Intellectuel dérangeant, écrivain
exquis et parfois hermétique, le critique de cinéma
Guglielmo Volonterio est depuis cinquante ans l'une des consciences
critiques les plus opiniâtrement engagées dans
la déconstruction de la culture suisse italienne. Ses
opinions et ses réflexions ne pouvaient qu'intéresser
le Culturactif: nous l'avons questionné sur quelques-uns
des thèmes provocateurs qu'il aime traiter.
|
Guglielmo
Volonterio (1926). Critique de cinéma
au "Corriere del Ticino" (1969-1995) et
à la Radio Suisse Italienne (1970-1991),
collabore également à la revue "Cenobio".
Depuis 1982, il est président du Fonds Carlo
Cotti de la Ville de Lugano. En 1985, l'UNESCO lui
demande de faire partie de la Commission de recherche
sur l'évolution des nouvelles images électroniques
et sur les rapports entre le cinéma et la
télévision. |
|
Il est
l'auteur d'essais sur le cinéma (Per uno spazio
autonomo. Storia del Festival del Film di Locarno 1946-1977,
ed. Festival, 1977; Dalle suggestioni del Parco alla Grande
Festa del Cinema. Storia del Festival di Locarno 1946-1997,
Venise, Marsilio, 1997), de critique d'art (Alla ricerca
di un ragazzo. Catalogo Carlo Cotti, 1989; La parabola
del "soggetto" della storia, catalogo Mario Comensoli,
Milan, Skira, 1998), ainsi que d'une monographie très
pointue sur l'intellectuel tessinois Enrico Filippini (Il
delitto di essere qui: Enrico Filippini e la Svizzera,
Milan, Feltrinelli, 1996).
Il est aussi l'auteur d'uvres narratives: Les bontà,
quatre nouvelles (Lugano, Mazzuconi, Prix Schiller et Mention
Prix Veillon en 1958); La seduzione dell'attimo, roman
(Venise, Marsilio, "Livre de la Fondation Schiller Suisse
1999").
Les
livres de Guglielmo Volonterio (critiques en italien):
Il
delitto di essere qui, Enrico Filippini e la Svizzera
(Pierre Lepori)
Dalle
suggestioni del Parco alla Grande Festa del Cinema (Tullio
Kezich)
La
Seduzione dell'attimo (Manuela Camponovo)
Guglielmo Volonterio, en parcourant
votre bibliographie, on est impressionné par les horizons
très divers de vos intérêts: l'art (Carlo
Cotti, dont vous gérez le Fonds de Lugano en tant que
Président), l'art vidéo (à travers la
Commission " nouvelles images électroniques "

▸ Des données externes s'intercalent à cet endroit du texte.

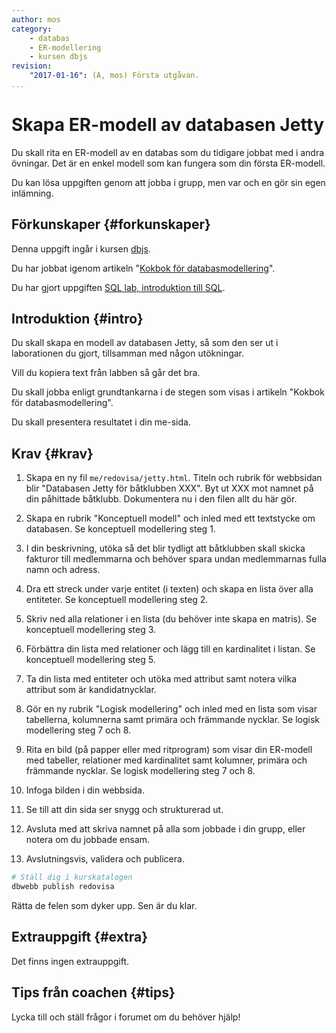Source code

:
 ```yaml
---
author: mos
category:
    - databas
    - ER-modellering
    - kursen dbjs
revision:
    "2017-01-16": (A, mos) Första utgåvan.
...
```

Skapa ER-modell av databasen Jetty
==================================

Du skall rita en ER-modell av en databas som du tidigare jobbat med i andra övningar. Det är en enkel modell som kan fungera som din första ER-modell.

Du kan lösa uppgiften genom att jobba i grupp, men var och en gör sin egen inlämning.

<!--more-->



Förkunskaper {#forkunskaper}
-----------------------

Denna uppgift ingår i kursen [dbjs](kurser/dbjs).

Du har jobbat igenom artikeln "[Kokbok för databasmodellering](kunskap/kokbok-for-databasmodellering)".

Du har gjort uppgiften [SQL lab, introduktion till SQL](uppgift/sql-lab-introduktion-till-sql-dbjs).



Introduktion {#intro}
-----------------------

Du skall skapa en modell av databasen Jetty, så som den ser ut i laborationen du gjort, tillsamman med någon utökningar.

Vill du kopiera text från labben så går det bra.

Du skall jobba enligt grundtankarna i de stegen som visas i artikeln "Kokbok för databasmodellering".
 
Du skall presentera resultatet i din me-sida.



Krav {#krav}
-----------------------

1. Skapa en ny fil `me/redovisa/jetty.html`. Titeln och rubrik för webbsidan blir "Databasen Jetty för båtklubben XXX". Byt ut XXX mot namnet på din påhittade båtklubb. Dokumentera nu i den filen allt du här gör.

1. Skapa en rubrik "Konceptuell modell" och inled med ett textstycke om databasen. Se konceptuell modellering steg 1.

1. I din beskrivning, utöka så det blir tydligt att båtklubben skall skicka fakturor till medlemmarna och behöver spara undan medlemmarnas fulla namn och adress.

1. Dra ett streck under varje entitet (i texten) och skapa en lista över alla entiteter. Se konceptuell modellering steg 2.

1. Skriv ned alla relationer i en lista (du behöver inte skapa en matris). Se konceptuell modellering steg 3.

1. Förbättra din lista med relationer och lägg till en kardinalitet i listan. Se konceptuell modellering steg 5.

1. Ta din lista med entiteter och utöka med attribut samt notera vilka attribut som är kandidatnycklar.

1. Gör en ny rubrik "Logisk modellering" och inled med en lista som visar tabellerna, kolumnerna samt primära och främmande nycklar. Se logisk modellering steg 7 och 8.

1. Rita en bild (på papper eller med ritprogram) som visar din ER-modell med tabeller, relationer med kardinalitet samt kolumner, primära och främmande nycklar. Se logisk modellering steg 7 och 8.

1. Infoga bilden i din webbsida.

1. Se till att din sida ser snygg och strukturerad ut.

1. Avsluta med att skriva namnet på alla som jobbade i din grupp, eller notera om du jobbade ensam.

1. Avslutningsvis, validera och publicera.

```bash
# Ställ dig i kurskatalogen
dbwebb publish redovisa
```

Rätta de felen som dyker upp. Sen är du klar.



Extrauppgift {#extra}
-----------------------

Det finns ingen extrauppgift.



Tips från coachen {#tips}
-----------------------

Lycka till och ställ frågor i forumet om du behöver hjälp!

de l'UNESCO), le cinéma (un engagement de plusieurs
années en tant que critique et un long travail de recherche,
en particulier sur le Festival de Locarno), enfin la littérature
(autant comme critique - qui affectionne des analyses presque
philosophiques - que comme narrateur). Philosophe, écrivain,
critique ? Quel est le rôle auquel vous vous identifiez
le mieux aujourd'hui?
Question légitime, pourtant
en y pensant trop, on ne s'y retrouve plus ! C'est comme les
photos de jeunesse qui, lorsqu'on les revoit nous déstabilisent
dans le temps et l'espace. Je pourrais m'en sortir en rappelant
la thèse de Derrida: "L'auteur est toujours au-delà
du texte". Il y a aussi le dernier Paul Ricoeur qui peut
me donner un coup de main, lorsqu'il confesse que le "reste"
de chacun de ses livres fournit la matière du suivant.
Quant à moi, bon gré mal gré, je suis
un "journaliste", avec tous les défauts de
cette profession qui demande de l'opportunité, parfois
au détriment de la profondeur: aussi, tandis que j'écrivais
sur le cinéma, je ressentais la nécessité
d'élargir mes connaissances de l'esthétique,
à la littérature, à l'art en général,
à l'art vidéo en tant qu'ouverture vers de nouveaux
"jeux de langue". Mais la littérature reste
l'activité qui m'attire le plus, parce qu'elle me procure
un plus large espace ludique que toute autre discipline.
Après vos débuts avec
les quatre nouvelles de Le Bontà (1957, Prix
Schiller, Mention Prix Veillon), vous avez un peu délaissé
la production narrative, jusqu'à votre tout récent
La seduzione dell'attimo (Marsilio, 1999). Peut-on dire
que votre activité intellectuelle ait fait de l'ombre
à votre part créative, ou bien avez-vous toujours
conçu les deux productions comme les deux faces de
la même médaille (je pense particulièrement
à la forte tension philosophico-argumentaire de votre
dernier roman)?
La réponse est implicite dans
la précédente: Le Bontà naît
d'une situation particulière, typique de la jeunesse,
la "découverte" des américains, surtout
Dos Passos, comme alternative à l'écriture "locale".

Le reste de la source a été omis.